Lujiazui Financial District in Pudong, Shanghai. Photo: AFP
Lujiazui Financial District in Pudong, Shanghai. Photo: AFP

“China risk” was a Shibboleth for fund managers during 2015 and 2016, a specter haunting otherwise buoyant financial markets. A run on Chinese reserves, a collapse of Chinese corporate credit, a sudden slowdown in growth, and other disaster scenarios were at the top of the worry list of Western risk managers—until sometime in the middle of 2017, when China began to trade like a developed market.

By the conventional measures of risk, Chinese equities are about as risky as their American or European equivalents, and considerably less risky than Japanese stocks. In terms of valuation, though, important segments of the Chinese market are much cheaper than foreign equivalents.

That explains why Chinese financial stocks are melting up during 2018. The Hang Seng China Enterprises Index has risen 10% since Jan. 1, and more than three-quarters of its increase in market capitalization comes from the financials. The major banks have risen by 14%-27% (the lowest for Industrial and Commercial Bank of China, the most for Citic Bank).

The January rally reflects a belated recognition that China’s banks are trading too cheaply: the forward-looking price-earnings ratio for the major Chinese banks is around 6 or 7, about half that of their American and European counterparts. Investors now understand that China isn’t twice as risky.

volatility converges
Source: Bloomberg

Volatility is the universal gauge of risk. During 2014-2016, China’s Shanghai Composite Index showed volatility (the annualized standard deviation of daily returns) of 15% to 30%. In English, that indicates a roughly two-thirds probability of a 15%-30% change in the price of the stock index during the next year. Volatility surged with the 2015 equity market bubble and its aftermath, as China’s authorities first encouraged the run-up in stock prices by looking the other way while investors piled on illegal leverage, and then cracking down.

The devaluation of the RMB in August 2015, moreover, was clumsily executed. China needed to de-link its currency from the overvalued dollar, but it failed to signal its intentions to the market. Chinese corporate borrowers paid back roughly a trillion dollars of foreign currency loans over the next year, and China’s official reserves correspondingly fell by a trillion dollars. Inept Western analysts warned of a run on China’s reserves, although the Bank for International Settlements explained that this simply reflected a currency shift in balance sheets. Contrary to Western critics, China’s growth continued at close to 7% (and we don’t hear any more allegations that the numbers are faked).
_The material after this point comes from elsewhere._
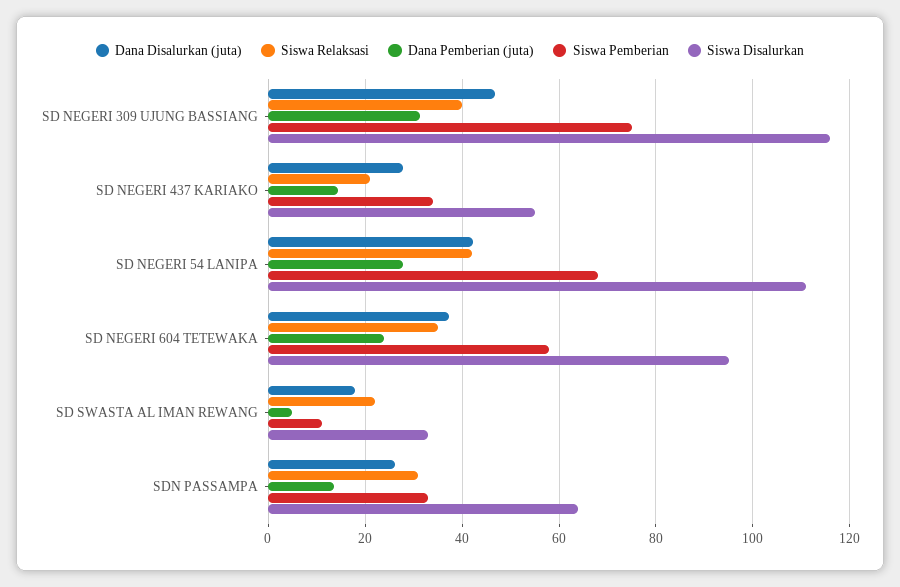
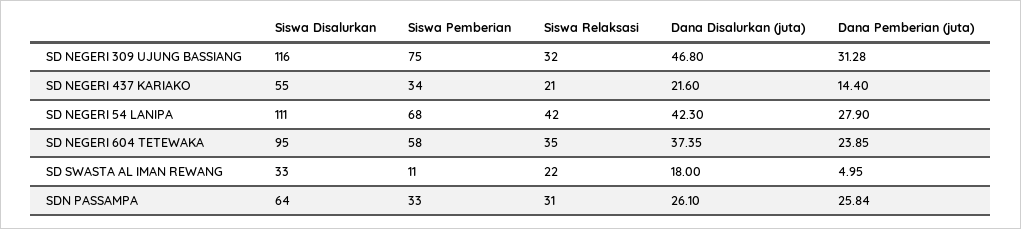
Siswa Relaksasi, SD NEGERI 309 UJUNG BASSIANG: 40 -> 32
Dana Disalurkan (juta), SD NEGERI 437 KARIAKO: 28 -> 21.6
Dana Pemberian (juta), SDN PASSAMPA: 14 -> 25.84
What has changed? First of all, the threatened reserve run never emerged, and China’s external position net of corporate debt in foreign currencies remains as strong as ever it was. Second, the modest depreciation of the RMB helped to turn around the deflation in producer prices that in turn depressed corporate profits. As I reported in Asia Times Oct. 17, rising producer prices buoyed profits, and in turn helped Chinese corporate borrowers to improve their gearing ratios.

China’s authorities have learned a great deal since 2015. The People’s Bank of China is encouraging corporates to de-lever, which is not difficult when profits are rising, and rising fastest among the smokestack companies who took on the lion’s share of the corporate debt burden. The dodgy market for wealth-management products is shrinking, and overall credit growth has slowed.

Investors in Chinese stocks also show more discernment. In volatile stock markets, everything tends to move together. Markets are driven by what the finance profession calls “systemic risk,” that is, a risk affecting all stocks, such as currency problems, deflation, or central bank actions. Between 2007 and 2016, I calculate that 54% of change in the prices of Shanghai Composite Index stocks was driven by a common, “systemic” factor. During 2017, again by my calculations, the “systemic” factor explained only 28% of their change. Investors, that is, looked for value at the individual stock level, rather than responding to overall risk.

When stock-picking replaces concern about the currency, the central bank, or the overall growth outlook, some stocks rise and some fall, but the overall level of the index is less jumpy. That is one thing volatility captures as a measure of risk. Low volatility in the Shanghai Composite Index, in other words, shows that investors are trading Chinese stocks the same way that they trade stocks in developed markets—on the basis of valuation, management and growth prospects, rather than as stand-ins for fears about government policy.

That is a gigantic milestone in China’s economic maturity. It suggests that the equity market can become a more important source of capital for China’s growth, replacing corporate debt which grew too fast as China compensated for the 2008 world financial crisis. It implies that the cost of capital for Chinese companies will fall as the risk premium on their obligations shrinks.

China equity market risk is now on par with developed markets. But Chinese stocks remain much cheaper. The forward-looking price earnings ratio for the Hang Seng China Enterprises Index is only 8.5, compared to 19 for the S&P 500. When Chinese stocks were twice as volatile as American stocks,that made sense. Now Chinese stocks should outperform.